8359110: Log accumulated GC and process CPU time upon VM exit #25779

JonasNorlinder · 2025-06-12T11:28:14Z

Add support to log CPU cost for GC during VM exit with -Xlog:gc.

[1.500s][info ][gc] GC CPU cost: 1.75%

Additionally, detailed information may be retrieved with -Xlog:gc=trace

[1.500s][trace][gc] Process CPU time: 4.945370s
[1.500s][trace][gc] GC CPU time: 0.086382s
[1.500s][info ][gc] GC CPU cost: 1.75%

Progress

Change must be properly reviewed (1 review required, with at least 1 Reviewer)
Change must not contain extraneous whitespace
Commit message must refer to an issue

Issue

JDK-8359110: Log accumulated GC and process CPU time upon VM exit (Enhancement - P4)

Reviewing

Using git

Checkout this PR locally:
$ git fetch https://git.openjdk.org/jdk.git pull/25779/head:pull/25779
$ git checkout pull/25779

Update a local copy of the PR:
$ git checkout pull/25779
$ git pull https://git.openjdk.org/jdk.git pull/25779/head

Using Skara CLI tools

Checkout this PR locally:
$ git pr checkout 25779

View PR using the GUI difftool:
$ git pr show -t 25779

Using diff file

Download this PR as a diff file:
https://git.openjdk.org/jdk/pull/25779.diff

Using Webrev

Link to Webrev Comment

JonasNorlinder · 2025-06-12T11:28:44Z

/label add hotspot-gc hotspot-runtime

bridgekeeper · 2025-06-12T11:29:01Z

👋 Welcome back JonasNorlinder! A progress list of the required criteria for merging this PR into master will be added to the body of your pull request. There are additional pull request commands available for use with this pull request.
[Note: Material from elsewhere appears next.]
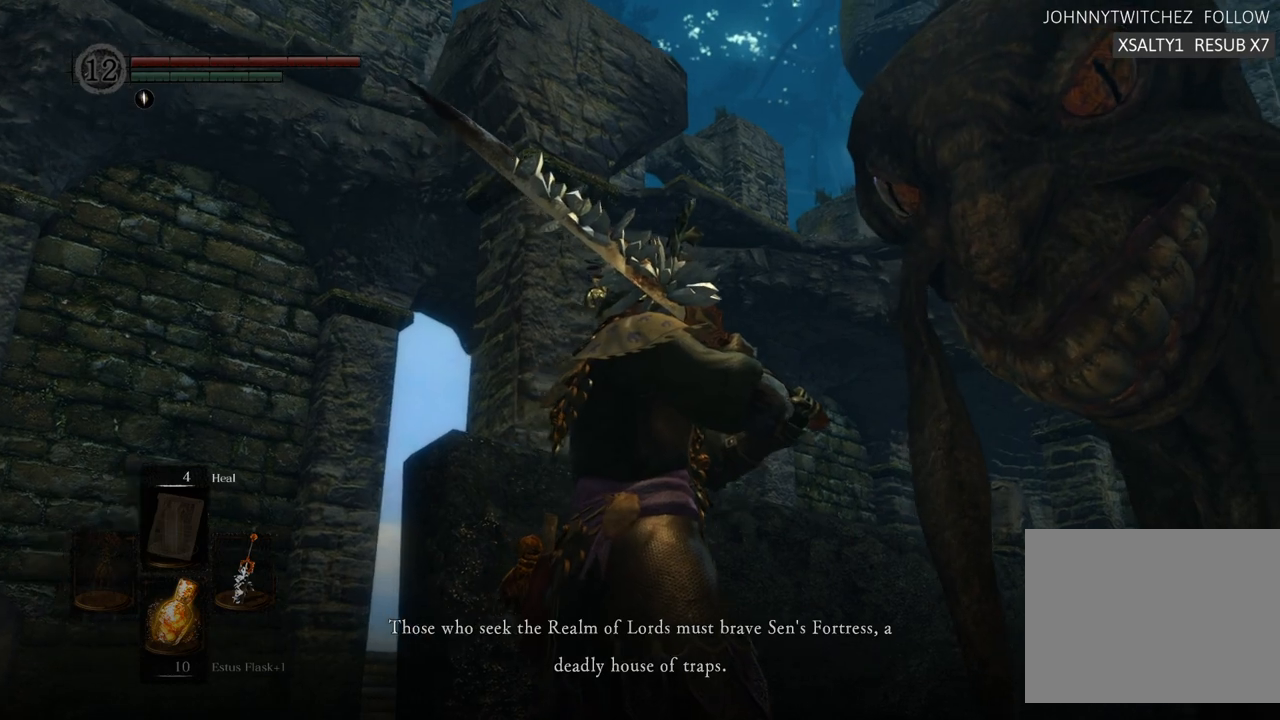
{"buttons": [], "left_stick": "center", "right_stick": "center", "events": [[450, "right_stick", "center"]]}
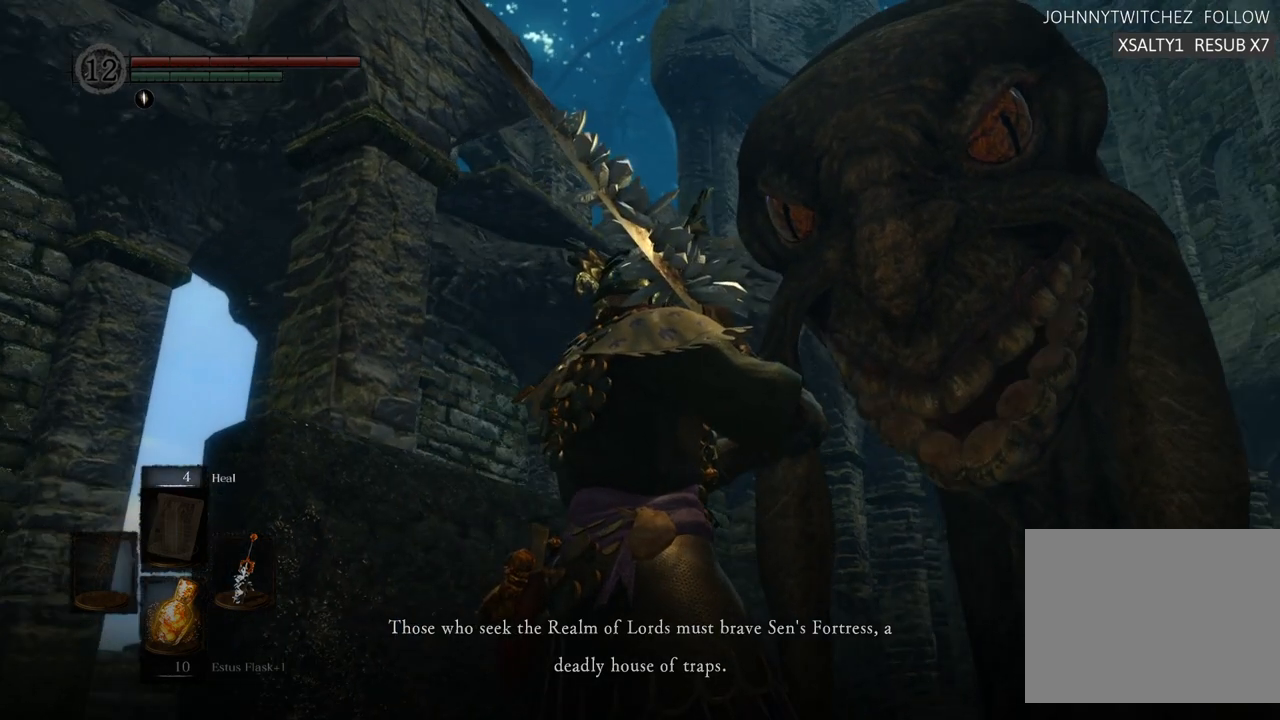
{"buttons": [], "left_stick": "center", "right_stick": "center", "events": []}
openjdk · 2025-06-12T11:29:49Z

❗ This change is not yet ready to be integrated.
See the Progress checklist in the description for automated requirements.

openjdk · 2025-06-12T11:30:20Z

@JonasNorlinder
The hotspot-gc label was successfully added.

The hotspot-runtime label was successfully added.

JonasNorlinder · 2025-06-12T12:28:59Z

This PR is ready for review

mlbridge · 2025-06-12T12:32:46Z

Webrevs

JonasNorlinder · 2025-06-12T13:30:58Z

Refactored code per @kstefanj suggestions

tschatzl · 2025-06-12T13:39:56Z

Fwiw, I would prefer to have one message containing all the information, and add the exit tag. This decreases clutter (timestamp and tags), and allows direct selection of that message.

src/hotspot/share/gc/g1/g1CollectedHeap.cpp

tschatzl · 2025-06-12T13:53:29Z

Fwiw, I would prefer to have one message containing all the information, and add the exit tag. This decreases clutter (timestamp and tags), and allows direct selection of that message.

Also reduces the amount of parsing needed in scripts etc. (I.e. three regexps vs. one). These three values are not really too much to digest for human readers.

Another problem seems to be the large amount of digits after the comma for the times; maybe use a different time scale (ms/us).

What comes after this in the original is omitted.